Under the leadership of Prof. Dr. Oliver Cornely, the Translational Platform at CECAD systematically searches for findings from basic research that can be translated into promising clinical projects. It serves as a highly dynamic catalyst for collaboration between basic researchers and clinicians. The goal is to maximize the transfer of findings from basic research to realize CECAD’s vision of developing novel solutions for aging-associated diseases. The new CECAD Research Center is strategically located on campus near the hospital to facilitate the rapidly rising number of translational research projects. Cologne is one of the most experienced hotbeds for research studies in Europe. Patents awarded and patent applications pending reflect the financial and scientific success of the model.
Our successes: The Translational Platform benefits from funding such as the “Instrument and Method Development for Patient-Oriented Medical Research” program from the Federal Ministry of Education and Research (BMBF). Patents have resulted from some translational projects, such as the research project on catheterless bladder pressure measurement in diagnosing overactive bladder. Translation closes the cycle between disciplines involved.

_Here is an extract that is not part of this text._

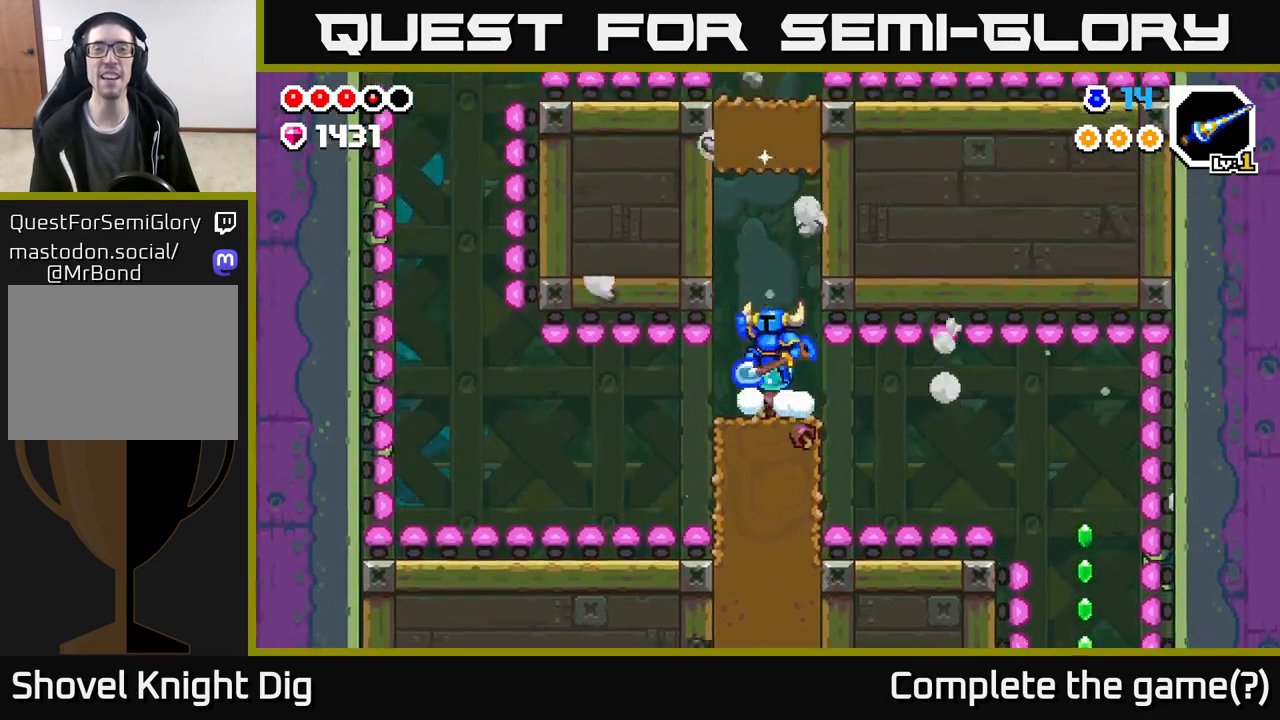
{"buttons": ["A"], "left_stick": "center", "right_stick": "center", "events": []}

Our goals: Developing indicators to measure the potential success of translational projects is an important goal for further increasing the Translational Platform’s long-term success. Our navigators work in the field of tension between protecting ‘intellectual property’ and assessing investment and yield. A comprehensive model can be developed based on identified authoritative indicators. If successfully established, this concept can be transferred to other research sites.

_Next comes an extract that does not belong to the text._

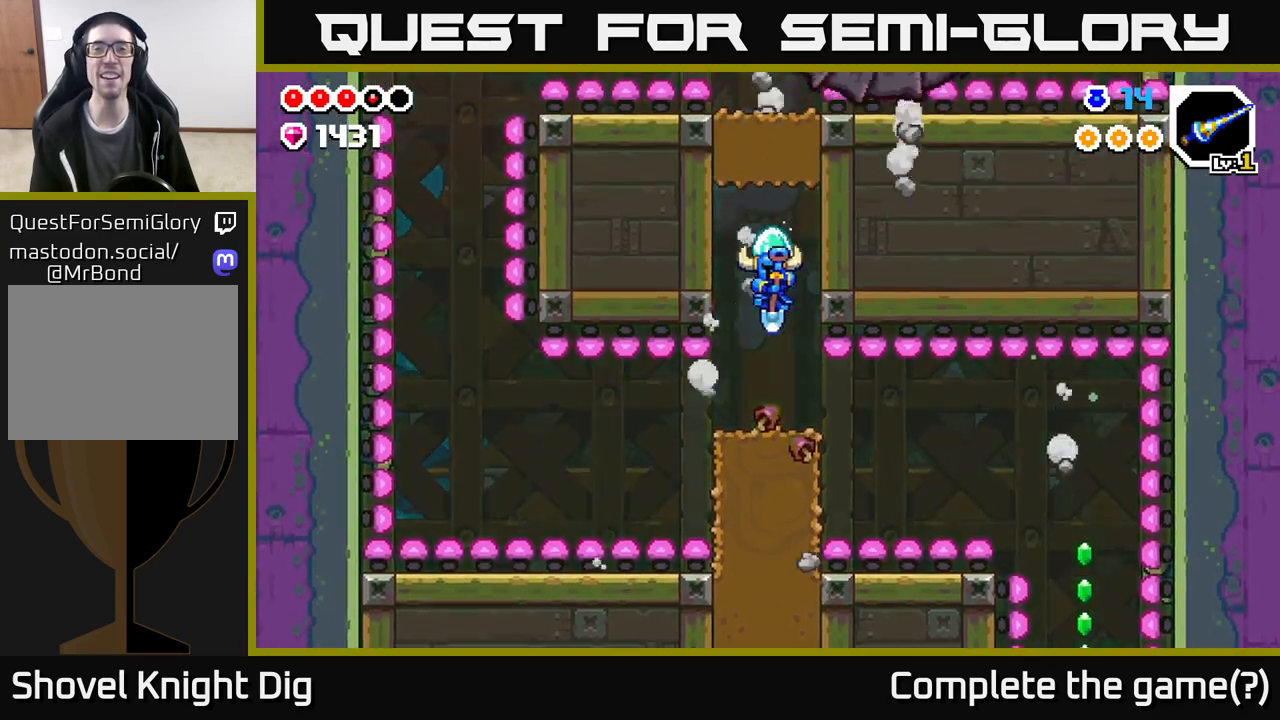
{"buttons": [], "left_stick": "right", "right_stick": "center", "events": [[67, "A", "up"], [333, "left_stick", "right"]]}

Increasing the number of navigators raises the number of translational projects and as such considerably increases our ability to translate basic research findings into clinical application. New partnerships with biotech companies are an important goal in realizing clinical studies.

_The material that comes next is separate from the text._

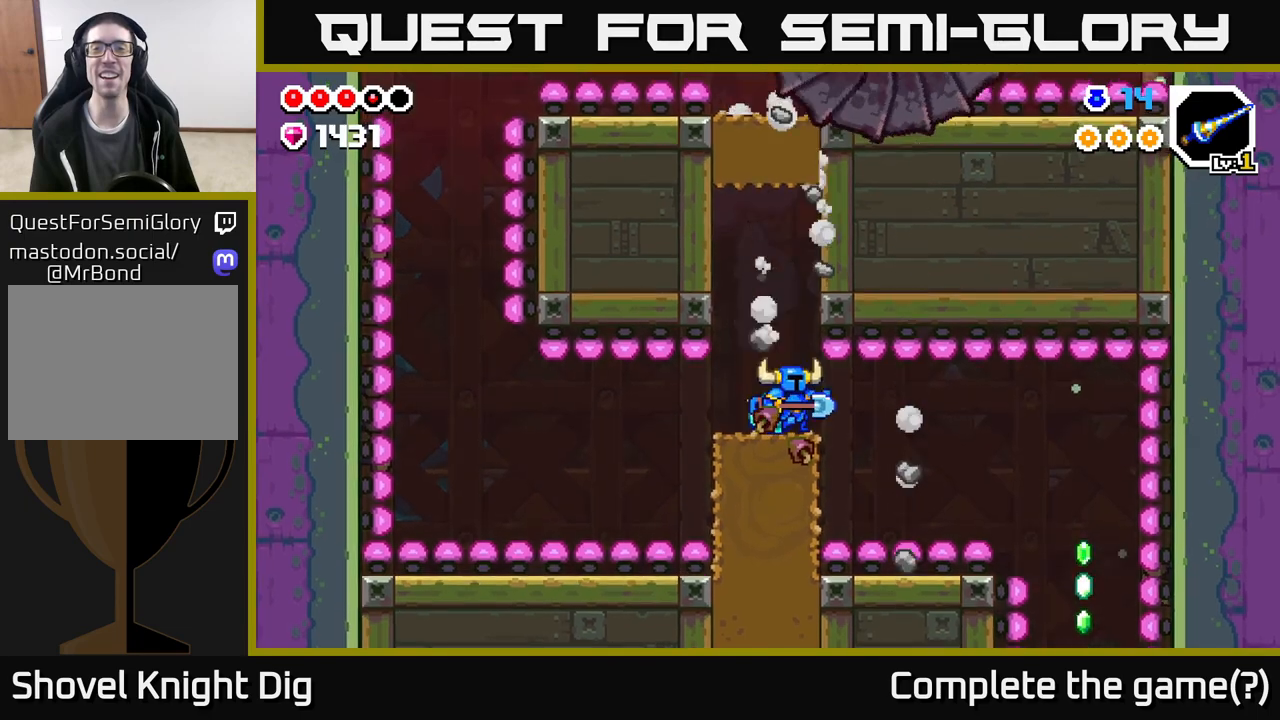
{"buttons": [], "left_stick": "right", "right_stick": "center", "events": []}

Our role as the interface between research and companies is a huge responsibility. What often starts with molecules and cells can ultimately lead directly to the patient and improvements of diagnosis and treatment paths.
Our methods/techniques: The navigators at the Translational Platform serve as the interface between basic researchers and clinicians. In keeping with the “Bench to Bedside and Back” principle, seven defined stages move the translation process through the identification of suitable projects, the application process, clinical studies to evaluate and optimize the development of new compounds, medical devices or methods, and ultimately patent application.